In ordinary classical gauge theories the term $-\frac{1}{2}\mathrm{Tr}(F_{\mu\nu}F^{\mu\nu})=-\frac{1}{4}F^a_{\mu\nu}F_a^{\mu\nu}$ in the Lagrangian is completely natural. A somehow rare term would be a "cubic" one like $$L_c=\kappa \eta_{\mu\gamma}\mathrm{Tr}(F^{\mu\nu}F_{\nu\alpha}F^{\alpha\gamma}).$$ Is there a physical reason, other than unnaturalness and Occam's razor, not to include it in a Lagrangian?

Answer 1

You can certainly write down a Lagrangian with $F^2$ and $F^3$ terms, and they will both contribute to the tree-level amplitudes involving three (Non-Abelian) gauge bosons. (You could also write additional terms with four or more factors of $F_{\mu\nu}$, but kinematics prevent them from contributing to the three-gauge-boson amplitude.)

You might expect to see something like your $F^3$ term show up in a low-energy effective action. But power-counting shows that this operator has dimension six, so its coefficient in the effective action generically carries a factor $\sim 1/M^2$, where $M$ is the scale of new physics. The effective action is only useful at energies far below this scale, so the $F^3$ operator's contributions to amplitudes are heavily suppressed in regimes where you can trust your theory. At high enough energies they may be relevant, but your effective action doesn't really provide you any guidance as to what physics looks like at those scales -- there may be other contributions from new physics, etc.

Answer 2

user1504 has already explained in terms of renormalization. Here I want to cast one idea on another aspect -- why Lagrangians you see in real physics always have quadratic dependence in velocity, i.e. $L\sim \dot{x}^2$ or $\mathcal{L}\sim \dot{\phi}^2$.

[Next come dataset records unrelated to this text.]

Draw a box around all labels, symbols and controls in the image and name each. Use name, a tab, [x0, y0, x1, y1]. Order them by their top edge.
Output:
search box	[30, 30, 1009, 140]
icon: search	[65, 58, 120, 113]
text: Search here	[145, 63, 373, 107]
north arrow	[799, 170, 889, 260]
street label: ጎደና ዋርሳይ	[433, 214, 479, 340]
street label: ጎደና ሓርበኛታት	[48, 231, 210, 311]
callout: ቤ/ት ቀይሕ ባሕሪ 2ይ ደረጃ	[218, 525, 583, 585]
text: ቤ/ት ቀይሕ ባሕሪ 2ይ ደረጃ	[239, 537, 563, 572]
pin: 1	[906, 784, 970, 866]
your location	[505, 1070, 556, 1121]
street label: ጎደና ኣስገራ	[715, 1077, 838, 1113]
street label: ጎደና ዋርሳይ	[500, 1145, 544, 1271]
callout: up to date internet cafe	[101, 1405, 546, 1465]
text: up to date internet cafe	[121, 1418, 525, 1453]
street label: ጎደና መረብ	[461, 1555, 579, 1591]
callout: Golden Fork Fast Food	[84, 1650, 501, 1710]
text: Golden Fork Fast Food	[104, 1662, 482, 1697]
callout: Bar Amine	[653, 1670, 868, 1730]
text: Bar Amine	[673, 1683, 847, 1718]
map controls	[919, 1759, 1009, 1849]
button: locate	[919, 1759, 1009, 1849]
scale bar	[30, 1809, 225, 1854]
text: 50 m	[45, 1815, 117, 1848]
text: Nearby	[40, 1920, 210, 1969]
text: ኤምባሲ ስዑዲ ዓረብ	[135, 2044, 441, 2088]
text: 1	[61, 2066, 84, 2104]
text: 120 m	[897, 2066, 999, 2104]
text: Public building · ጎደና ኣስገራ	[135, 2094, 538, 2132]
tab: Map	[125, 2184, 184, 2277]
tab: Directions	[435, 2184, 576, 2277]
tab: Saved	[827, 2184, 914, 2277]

Let's talk about simple quantum mechanics, i.e. things are talked about in terms of $(x, p; t)$, and no connections like $A$ (though I understand your original post was about $A$, lol).

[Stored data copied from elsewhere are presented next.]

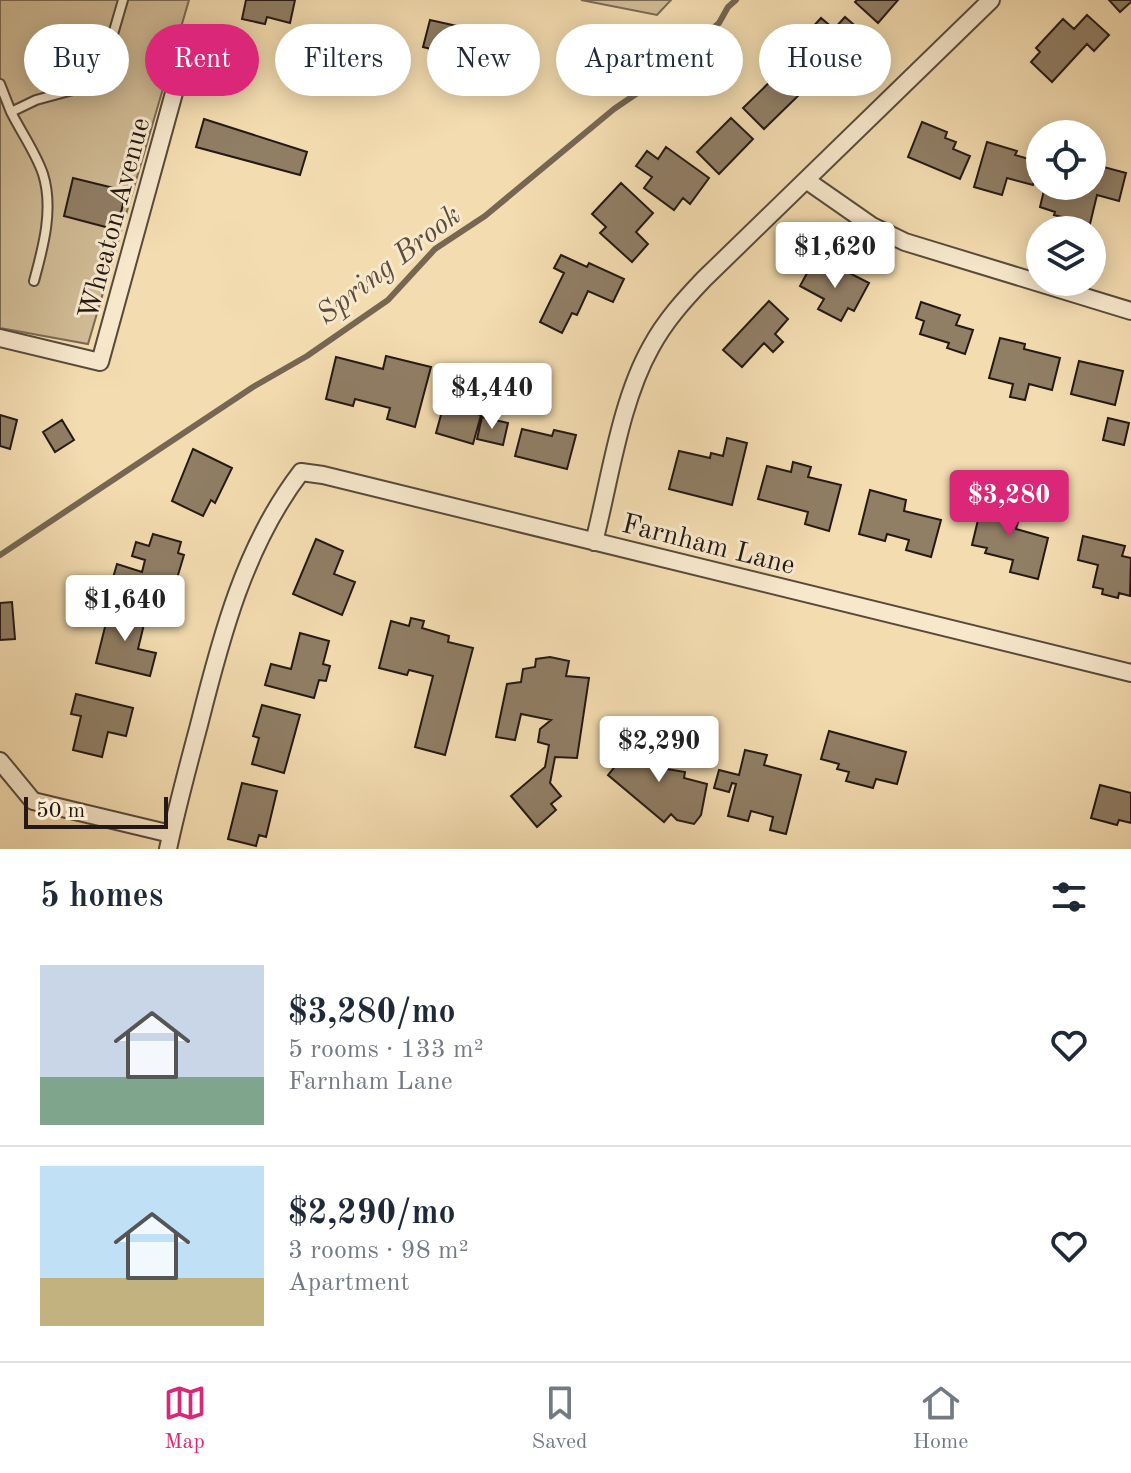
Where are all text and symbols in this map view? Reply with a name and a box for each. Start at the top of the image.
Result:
chip: Buy [24,24,129,96]
chip: Rent [145,24,259,96]
chip: Filters [275,24,411,96]
chip: New [427,24,540,96]
chip: Apartment [556,24,743,96]
chip: House [759,24,891,96]
street label: Wheaton Avenue [76,115,156,323]
map controls [1026,120,1106,296]
button: locate [1026,120,1106,200]
water label: Spring Brook [312,200,467,331]
button: layers [1026,216,1106,296]
pin: $1,620 [770,222,900,290]
text: $1,620 [794,235,876,261]
pin: $4,440 [427,363,557,431]
text: $4,440 [451,376,533,402]
pin: $3,280 [944,470,1074,538]
text: $3,280 [968,483,1050,509]
street label: Farnham Lane [619,511,798,581]
pin: $1,640 [60,575,190,643]
text: $1,640 [84,588,166,614]
pin: $2,290 [594,716,724,784]
text: $2,290 [618,729,700,755]
scale bar [24,793,168,829]
text: 50 m [36,800,85,822]
icon: filters [1047,875,1091,919]
text: 5 homes [40,880,163,914]
text: $3,280/mo [288,996,456,1030]
icon: home [104,997,200,1093]
icon: heart [1047,1023,1091,1067]
text: 5 rooms · 133 m² [288,1037,484,1063]
text: Farnham Lane [288,1069,453,1095]
text: $2,290/mo [288,1197,456,1231]
icon: home [104,1198,200,1294]
icon: heart [1047,1224,1091,1268]
text: 3 rooms · 98 m² [288,1238,469,1264]
text: Apartment [288,1270,410,1296]
tab: Map [163,1381,207,1456]
tab: Saved [532,1381,588,1456]
tab: Home [913,1381,968,1456]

In order to link between the canonical quantization formalism and the path integral formalism, we need to equate the "Hamiltonian version of path integral", $\int \mathcal{D}x \, \mathcal{D}p \ e^{i\int(pdx-Hdt)}$, to the commonly used "Lagrangian version of path integral", $\int \mathcal{D}x \ e^{i\int L dt}$. The thing is, these two amplitudes are generally not equal; they are equal in real physics because $H\sim p^2$, i.e. $L\sim \dot{x}^2$ (see Polchinski Appendix or Peskin Chp9 etc. Basically the reason is, in path integral we can only do Gaussian integral and Taylor expansion; now the $e^{p^2}$ integrating over $\mathcal{D}p$ gives an unimportant constant).

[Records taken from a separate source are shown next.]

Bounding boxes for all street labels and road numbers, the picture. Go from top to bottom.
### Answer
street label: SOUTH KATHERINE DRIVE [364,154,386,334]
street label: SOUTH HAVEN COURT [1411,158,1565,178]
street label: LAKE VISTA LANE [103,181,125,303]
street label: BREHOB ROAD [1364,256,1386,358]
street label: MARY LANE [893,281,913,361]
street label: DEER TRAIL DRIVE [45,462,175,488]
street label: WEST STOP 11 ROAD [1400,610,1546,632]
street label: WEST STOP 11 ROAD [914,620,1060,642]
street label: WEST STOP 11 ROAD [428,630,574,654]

It is hard to talk about whether this is an "intrinsic" reason why $L\sim \dot{x}^2$. But it looks like an important fact that we use to nicely relate the Hamiltonian formalism with Lagrangian formalism.

Answer 3

That term you're written down is irrelevant in the sense of the renormalization group. If it appears in the Lagrangian describing the short-distance physics, it will contribution almost nothing to correlation functions of long-distance observables. Its contribution should be proportional to the square of $\frac{s\mbox{short distance scale}}{\mbox{long distance scale}}$.

Answer 4

I'd say that as most of the equations in physics, the Equations of Motion derived from a Lagrangian are asked to be of second order. That could be a very natural reason to avoid terms with higher order derivatives.

Worthwhile to pointing out:

• the second order differential equations assure causality.

• Although it is possible to find a Lagrangian with more than two derivatives whose e.o.m. are second order diff. eqs. (as Lovelock Lagrangian for gravity), are not as simple as the cubic term you described.

Cheers